Chris Wroten, O.D., co-owner of Bond-Wroten Eye Clinic in Louisiana, also knows the struggle of hiring and retaining quality staff. He found that word-of-mouth referrals from current staff can yield great new hires, so his office posts openings internally first, allowing current staff to make recommendations as well as have the opportunity to move within the organization themselves. His office also has connected with a local technical college that provides interns on a three-month basis, at no cost to the practice, who are interested in the health care field.
The internship can serve as a trial run, leading to new hires as well.
Creative ways to save and make money
When Dr. Wroten’s practice started to feel the pinch of inflation—including a tripling in the practice’s utility bills—it began examining and implementing a variety of cost-saving measures. His practice took advantage of several offerings through AOAExcel®, which provides personal and professional resources to doctors of optometry. Dr. Wroten purchased supplies and other items for the practice through the AOAExcel vendor discount program, which uses group purchasing power to offer industry-leading low prices. He also recently opened an account with the AOA Business Card, which increased the cash back his practice was receiving compared to its previous card and also covered some of his AOA membership dues.

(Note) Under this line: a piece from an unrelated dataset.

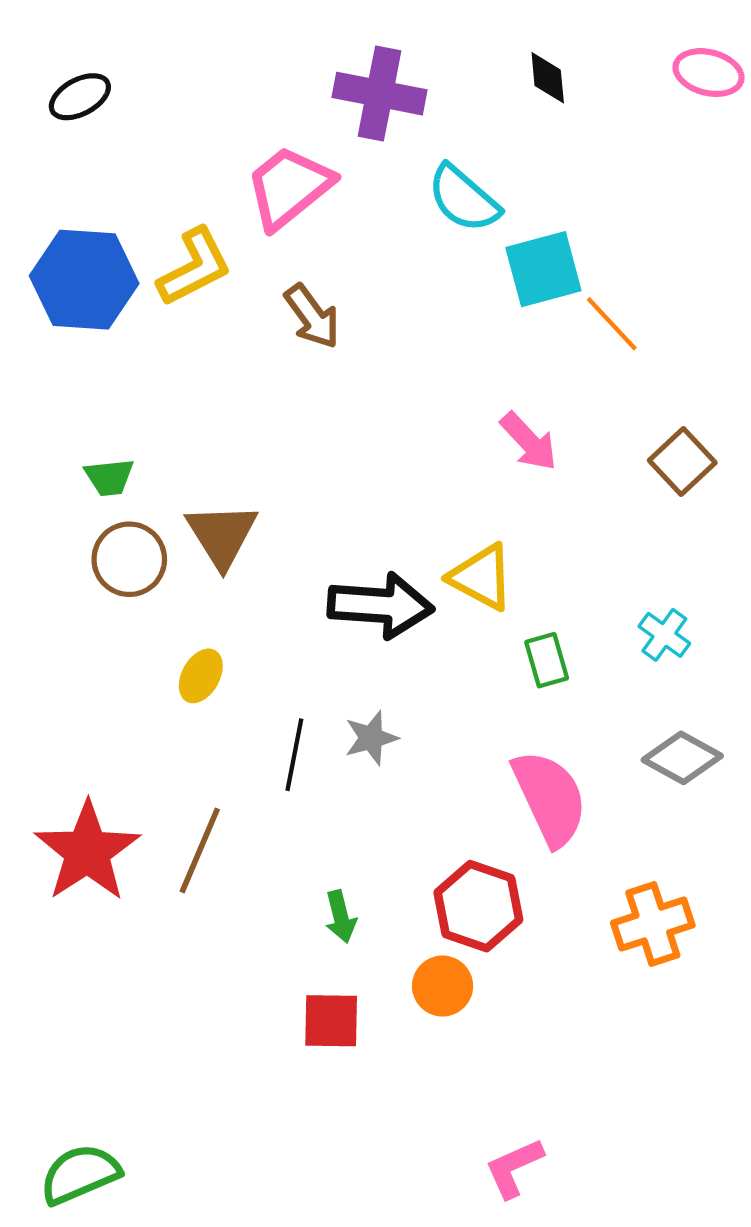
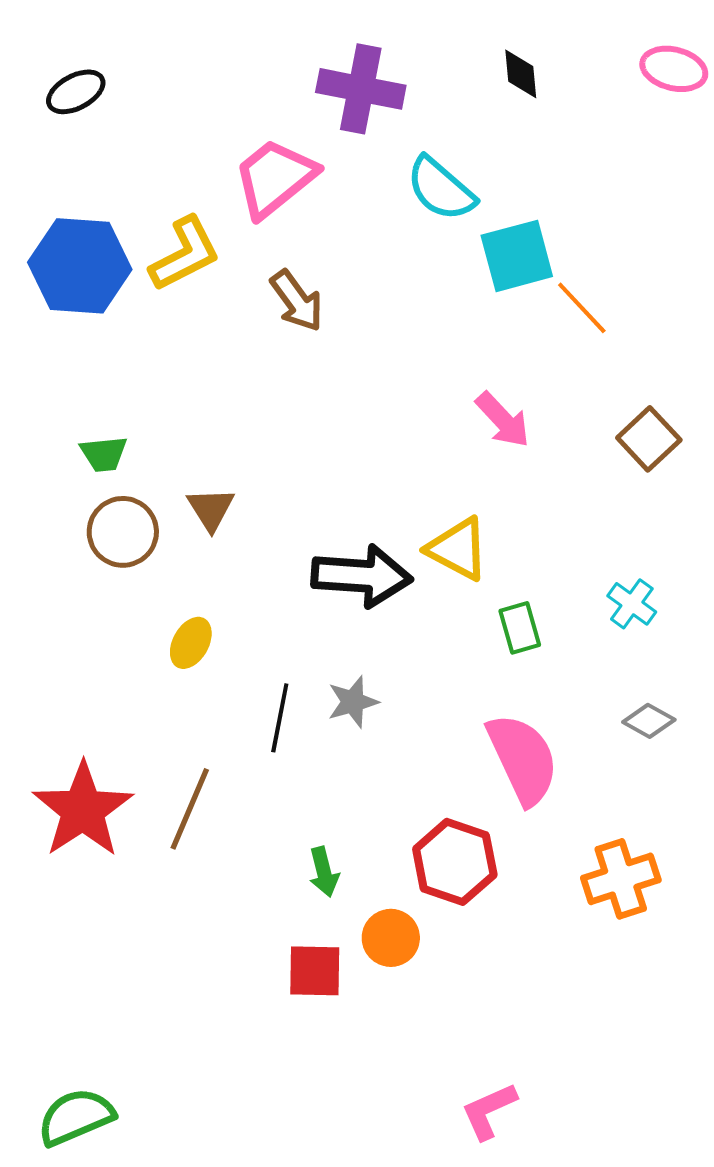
brown triangle: (222, 535) -> (211, 509), size x0.7
gray diamond: (682, 758) -> (649, 721), size x0.7
orange circle: (443, 986) -> (391, 938), moved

His office also invested in smaller-ticket items like programmable thermostats and high-efficiency lightbulbs, while maximizing automated patient recall systems and contact lens reordering reminders.
Dr. Wroten believes it’s critical to analyze practice data to make office decisions. Since the pandemic began, his practice noticed an increase in no-shows, cancellations and same-day rescheduled appointments, which led to judicious overbooking to keep schedules full. Further analysis showed that though patient volume had decreased early in the pandemic, patients were actually spending more, as staff had extra time to discuss options for frames, lenses and contacts. As patient volume picked back up, the office preserved that individualized time for staff to make those recommendations, while also investing in an online optical shop with a virtual try-on feature so patients can shop 24/7 from home.
To increase revenue, Dr. Layman now offers several new services. He opened a dry-eye center, expanded a vision therapy service to include neuro-optometric visual rehabilitation for stroke and traumatic brain injury patients, and has expanded his scleral and specialty contact lens practice. Doctors of optometry also can consider, where allowed by law, medical aesthetics, laser glaucoma therapy and minor surgical procedures, he says.
Looking to the future
While doctors of optometry can’t do much to stave off inflation, those interviewed say they can get creative and invest in ways to make more money or to cut costs.
“I tend to be an optimist,” Dr. Marshall says. “Like with any challenging time, you have to respond to it and go on the offensive and try to learn from it. This is an opportunity for all of our practices to really look at our processes and our people and invest in the people who are committed to your practice, and invest in your efficiency, improve your processes and be lean and mean.”
Dr. Wroten, too, is optimistic: “Optometry has always found a way,” he says. “We will continue to find our way as long as we continue to care for our patients the way we’re supposed to and as long as we stay engaged with organized optometry, which is constantly advocating for us. There has never been a time that optometry hasn’t eventually prevailed and succeeded. And I’m supremely confident that with the value and the importance that patients place on their vision and on their ocular health, that we’re going to continue to be successful, respected and highly valued members of our patients’ health care team.”